Use a cotton swab dipped in liquid cleaning agent to remove ink stains. For dark colored natural stone surfaces use acetone as your liquid cleaning agent. For light colored surfaces use 20% hydrogen peroxide. Keep a soft cloth or sponge dampened with water handy to wipe away the cleaning agent promptly after the stain has been removed. Apply the swab soaked in cleaning agent directly to the ink stain, working about an inch at a time. Between sections, wipe with the damp cloth or sponge to prevent the cleaning agent from sitting on the natural stone for too long and potentially damaging the surface. Repeat the process if the ink mark is not sufficiently lightened, again working about an inch at a time. Once the entire area has been cleaned, remove the cleaning agent residue with a clean soft sponge, free of soap, wet with water. Use a squeegee to wick away extra moisture and avoid over-wetting and pooling that may damage your countertop and encourage build-up. If you are concerned about hard water marks on marble, try substituting distilled water for your tap water.
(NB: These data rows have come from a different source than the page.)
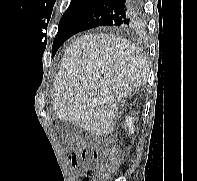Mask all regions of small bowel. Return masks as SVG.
<instances>
[{
  "label": "small bowel",
  "instance_id": "1",
  "mask_svg": "<svg viewBox=\"0 0 197 181\" xmlns=\"http://www.w3.org/2000/svg\"><path fill=\"white\" fill-rule=\"evenodd\" d=\"M84 152H85V151H83V152L81 153V158H82L83 160H85V159L87 158V153H86V152H85V153H86V156H85V157L83 156ZM76 158H77L76 153H72V154L70 155V161H71L73 164L76 163Z\"/></svg>",
  "mask_w": 197,
  "mask_h": 181
}]
</instances>
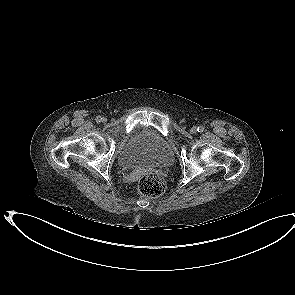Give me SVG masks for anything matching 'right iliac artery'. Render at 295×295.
Listing matches in <instances>:
<instances>
[{
    "label": "right iliac artery",
    "mask_w": 295,
    "mask_h": 295,
    "mask_svg": "<svg viewBox=\"0 0 295 295\" xmlns=\"http://www.w3.org/2000/svg\"><path fill=\"white\" fill-rule=\"evenodd\" d=\"M101 121H102L101 116H97V117H96V122H101Z\"/></svg>",
    "instance_id": "obj_1"
}]
</instances>
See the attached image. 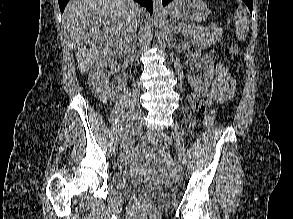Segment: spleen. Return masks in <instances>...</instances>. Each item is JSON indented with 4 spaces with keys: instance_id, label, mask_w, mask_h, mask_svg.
I'll return each instance as SVG.
<instances>
[{
    "instance_id": "3e777b00",
    "label": "spleen",
    "mask_w": 293,
    "mask_h": 219,
    "mask_svg": "<svg viewBox=\"0 0 293 219\" xmlns=\"http://www.w3.org/2000/svg\"><path fill=\"white\" fill-rule=\"evenodd\" d=\"M235 33L238 40H245L249 32V19L243 6H238L234 14Z\"/></svg>"
}]
</instances>
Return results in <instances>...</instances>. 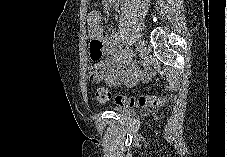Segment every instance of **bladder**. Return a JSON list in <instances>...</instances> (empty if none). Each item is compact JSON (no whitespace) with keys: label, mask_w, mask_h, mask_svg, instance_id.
Returning a JSON list of instances; mask_svg holds the SVG:
<instances>
[{"label":"bladder","mask_w":227,"mask_h":157,"mask_svg":"<svg viewBox=\"0 0 227 157\" xmlns=\"http://www.w3.org/2000/svg\"><path fill=\"white\" fill-rule=\"evenodd\" d=\"M119 115L122 116H133L135 115L136 111L132 108H127V107H119L116 108L115 110Z\"/></svg>","instance_id":"bladder-1"}]
</instances>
For really set-in or large volume stains, make a poultice out of the appropriate liquid cleaning agent and flour. Place between 1/4 cup and 1/2 cup of flour in a shallow dish according to the size of the ink mark. Remember, for light colored stones, use hydrogen peroxide (20% strength) and for dark colored stones, use acetone as a liquid cleaning agent. Add the liquid cleaning agent to the flour 1 tsp at a time, working into the flour gradually to form a paste. Set aside. Apply the flour poultice to the area with plastic spatula or spoon. Try to be as accurate as possible, and only put the poultice on the areas that are marked by ink. Cover with plastic wrap and press firmly. Poke holes in the plastic wrap with a toothpick or fork. Allow the poultice to dry for up to 24 hours. After 24 hours, remove and discard the plastic wrap and allow the poultice to continue to dry. Once completely dry, remove and discard the poultice. If there is still an ink mark remaining, you may have to repeat the process. Once you are satisfied with the ink mark removal process, apply a small amount of neutral pH soap like Dove to a clean, soft sponge dampened with water. With a more porous natural stone surface, over-wetting should be avoided. Sponge the affected area to remove remaining residue from the poultice/ink. Once the entire area has been cleaned, remove the soap residue with a clean soft sponge, free of soap, wet with water. Use a squeegee to wick away extra moisture and avoid over-wetting and pooling that may damage your countertop and encourage build-up. If scratching or discoloration is revealed underneath the stain, such as when a ball-point pen has damaged the surface, it may be possible to use a paint pen/stick of matching color to camouflage the damage.

Keep in mind that stone materials of unknown origin, materials which have been dyed, materials which have been misrepresented by the vendor, etc. may react unpredictably or unfavorably to stain removal methods. Stone that has been artificially darkened, for example, may be discolored undesirably through the use of liquid cleaning agents like acetone. Stains resistant to removal through normal methods and stains of unknown origin may require the assistance of a professional. Familiarize yourself with the materials in and near the area you wish to clean to avoid damaging the material. Keep clean dry paper towels or soft rags at hand to promptly wipe up stray cleaner that has landed on an incompatible material. Natural stone countertops are best cared for with mild pH neutral products, and may periodically benefit from being re-sealed so that they can continue to resist stains and other substances that may corrode the counter's surface.

Caution: Never mix cleaning agents or chemicals, the result can be dangerous or deadly. Before cleaning, always test the agent on an inconspicuous location to determine its suitability and to make certain it does not damage the material. Wear appropriate clothing such as gloves and protective eyewear, and work in a well-ventilated area.